ジョージ・スタイナーが「脱領域の知性」としてあげた作家のうち、ボルヘスの自己翻訳についてはいまいちはっきりしたことがつかめず、『訳すのは「私」』では触れませんでした。
ボルヘスのスペイン語→英語の翻訳にかんしては、英訳者ノーマン・トマス・ディ=ジョバンニとの共同作業が知られていて、ジェイムズ・ウッダルの伝記を読んでも大きくとりあげられています。
ディ=ジョバンニは1968年にブエノスアイレスを訪れ、1971年に帰国するまでの間、ボルヘスと共訳作業をしていたようです。

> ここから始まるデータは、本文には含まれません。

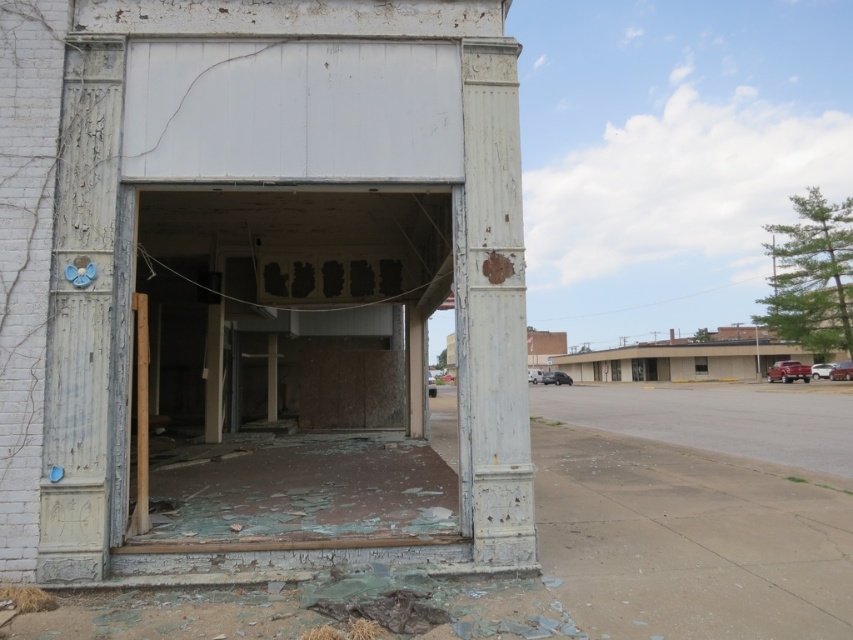
Question: Can you confirm if peeling paint garage door at center is positioned above white peeling paint at upper center?

Choices:
 (A) no
 (B) yes

Answer: (A)

Question: Is peeling paint garage door at center below white peeling paint at upper center?

Choices:
 (A) no
 (B) yes

Answer: (B)

Question: Is peeling paint garage door at center positioned before white peeling paint at upper center?

Choices:
 (A) yes
 (B) no

Answer: (B)

Question: Which point is farther from the camera taking this photo?

Choices:
 (A) (409, 356)
 (B) (506, 301)

Answer: (A)

Question: Which of the following is the closest to the observer?

Choices:
 (A) (514, 296)
 (B) (418, 348)

Answer: (A)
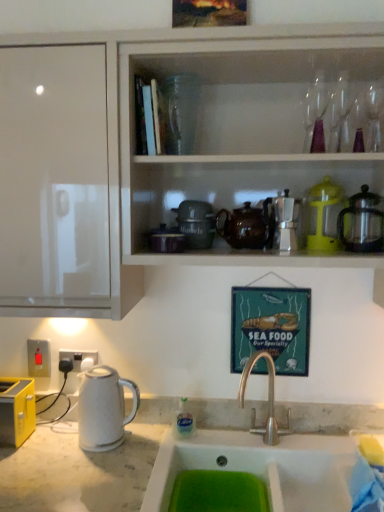
Question: From a real-world perspective, is satin silver coffee pot at upper right, acting as the 1th appliance starting from the right, beneath white glossy electric kettle at left?

Choices:
 (A) yes
 (B) no

Answer: (B)

Question: Is satin silver coffee pot at upper right, which is the 3th appliance in left-to-right order, turned away from white glossy electric kettle at left?

Choices:
 (A) no
 (B) yes

Answer: (A)

Question: Is white glossy electric kettle at left inside satin silver coffee pot at upper right, which is the 3th appliance in left-to-right order?

Choices:
 (A) no
 (B) yes

Answer: (A)

Question: Is satin silver coffee pot at upper right, which is the 3th appliance in left-to-right order, not close to white glossy electric kettle at left?

Choices:
 (A) no
 (B) yes

Answer: (A)

Question: Considering the relative sizes of satin silver coffee pot at upper right, which is the 3th appliance in left-to-right order, and white glossy electric kettle at left in the image provided, is satin silver coffee pot at upper right, which is the 3th appliance in left-to-right order, bigger than white glossy electric kettle at left?

Choices:
 (A) yes
 (B) no

Answer: (B)

Question: From a real-world perspective, is satin silver coffee pot at upper right, acting as the 1th appliance starting from the right, physically above white glossy electric kettle at left?

Choices:
 (A) yes
 (B) no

Efrain KristelのInvisible Works: Borges and Translationを読むと自己翻訳についても若干触れられていますが、それによれば、原作にたいしてかなり自由に訳すことを許した&積極的に改作したようです。そのため厳格な研究者から批判されることもあるとか。

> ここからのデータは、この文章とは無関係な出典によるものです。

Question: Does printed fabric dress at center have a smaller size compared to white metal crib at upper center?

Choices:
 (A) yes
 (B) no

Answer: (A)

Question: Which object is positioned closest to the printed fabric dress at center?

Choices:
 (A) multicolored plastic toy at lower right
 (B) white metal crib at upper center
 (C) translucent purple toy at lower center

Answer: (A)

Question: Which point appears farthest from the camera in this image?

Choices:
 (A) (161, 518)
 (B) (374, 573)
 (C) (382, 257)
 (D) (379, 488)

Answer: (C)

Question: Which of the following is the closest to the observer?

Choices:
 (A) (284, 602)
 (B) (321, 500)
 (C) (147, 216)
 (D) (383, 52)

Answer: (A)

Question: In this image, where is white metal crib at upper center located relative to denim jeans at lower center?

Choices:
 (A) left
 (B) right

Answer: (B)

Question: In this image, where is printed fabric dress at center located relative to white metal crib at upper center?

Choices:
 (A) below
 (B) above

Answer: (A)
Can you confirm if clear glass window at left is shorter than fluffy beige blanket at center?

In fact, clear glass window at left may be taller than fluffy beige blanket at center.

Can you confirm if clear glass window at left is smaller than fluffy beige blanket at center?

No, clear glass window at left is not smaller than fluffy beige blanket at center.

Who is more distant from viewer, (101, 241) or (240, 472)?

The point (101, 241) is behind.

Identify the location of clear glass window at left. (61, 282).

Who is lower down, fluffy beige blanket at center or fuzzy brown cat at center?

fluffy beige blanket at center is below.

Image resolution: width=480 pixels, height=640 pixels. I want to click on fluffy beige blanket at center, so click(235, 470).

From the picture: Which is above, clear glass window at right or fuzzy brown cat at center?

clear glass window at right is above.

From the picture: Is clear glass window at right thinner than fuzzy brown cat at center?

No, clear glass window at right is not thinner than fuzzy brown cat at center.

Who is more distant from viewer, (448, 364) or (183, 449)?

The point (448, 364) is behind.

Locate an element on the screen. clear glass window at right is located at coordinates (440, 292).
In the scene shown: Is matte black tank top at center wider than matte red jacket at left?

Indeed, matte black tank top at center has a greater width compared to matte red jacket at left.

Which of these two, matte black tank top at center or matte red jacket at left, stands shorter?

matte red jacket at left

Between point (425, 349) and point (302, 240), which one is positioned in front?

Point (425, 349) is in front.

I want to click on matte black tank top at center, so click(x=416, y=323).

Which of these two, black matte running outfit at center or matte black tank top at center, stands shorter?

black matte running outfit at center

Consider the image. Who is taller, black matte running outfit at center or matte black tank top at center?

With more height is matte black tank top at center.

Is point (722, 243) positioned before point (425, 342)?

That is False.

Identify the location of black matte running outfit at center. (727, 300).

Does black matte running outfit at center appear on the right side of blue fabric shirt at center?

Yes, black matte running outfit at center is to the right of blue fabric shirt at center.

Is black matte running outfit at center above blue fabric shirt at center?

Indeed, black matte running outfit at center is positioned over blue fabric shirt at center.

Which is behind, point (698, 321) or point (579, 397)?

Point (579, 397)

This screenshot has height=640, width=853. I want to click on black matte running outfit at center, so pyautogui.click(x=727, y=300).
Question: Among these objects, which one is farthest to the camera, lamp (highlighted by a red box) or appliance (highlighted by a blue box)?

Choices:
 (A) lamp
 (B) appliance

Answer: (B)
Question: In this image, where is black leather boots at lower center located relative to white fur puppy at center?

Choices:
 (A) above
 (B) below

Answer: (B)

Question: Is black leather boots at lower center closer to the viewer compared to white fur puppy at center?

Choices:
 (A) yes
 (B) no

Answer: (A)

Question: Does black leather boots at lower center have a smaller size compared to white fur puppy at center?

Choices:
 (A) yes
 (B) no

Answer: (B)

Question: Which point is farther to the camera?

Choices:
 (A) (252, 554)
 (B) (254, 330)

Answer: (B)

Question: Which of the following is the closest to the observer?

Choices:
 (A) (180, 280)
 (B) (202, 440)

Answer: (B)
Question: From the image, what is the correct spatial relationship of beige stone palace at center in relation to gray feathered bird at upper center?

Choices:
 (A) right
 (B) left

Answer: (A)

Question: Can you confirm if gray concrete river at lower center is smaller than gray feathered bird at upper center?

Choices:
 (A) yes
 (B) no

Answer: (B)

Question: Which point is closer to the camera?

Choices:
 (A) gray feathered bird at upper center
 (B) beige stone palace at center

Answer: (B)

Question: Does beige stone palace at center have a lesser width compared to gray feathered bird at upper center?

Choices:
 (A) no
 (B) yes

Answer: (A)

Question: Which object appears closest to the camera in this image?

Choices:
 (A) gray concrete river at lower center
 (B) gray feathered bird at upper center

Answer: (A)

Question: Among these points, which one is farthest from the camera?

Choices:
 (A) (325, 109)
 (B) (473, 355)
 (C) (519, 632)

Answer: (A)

ボルヘスはナボコフと違って翻訳について体系的な理論を論じたエッセイを残したわけではないのですが、最近岩波文庫になった『詩という仕事について』では「言葉の調べと翻訳」という詩の翻訳論を読むことができます。
こうしてみると、同じ「脱領域」作家でもナボコフとは対極にくる翻訳観を持っていたようです。まあ、もっとくわしく調べてみないとなんとも言えないですが……(というより、スペイン語が堪能な方に調べてほしいですが……)。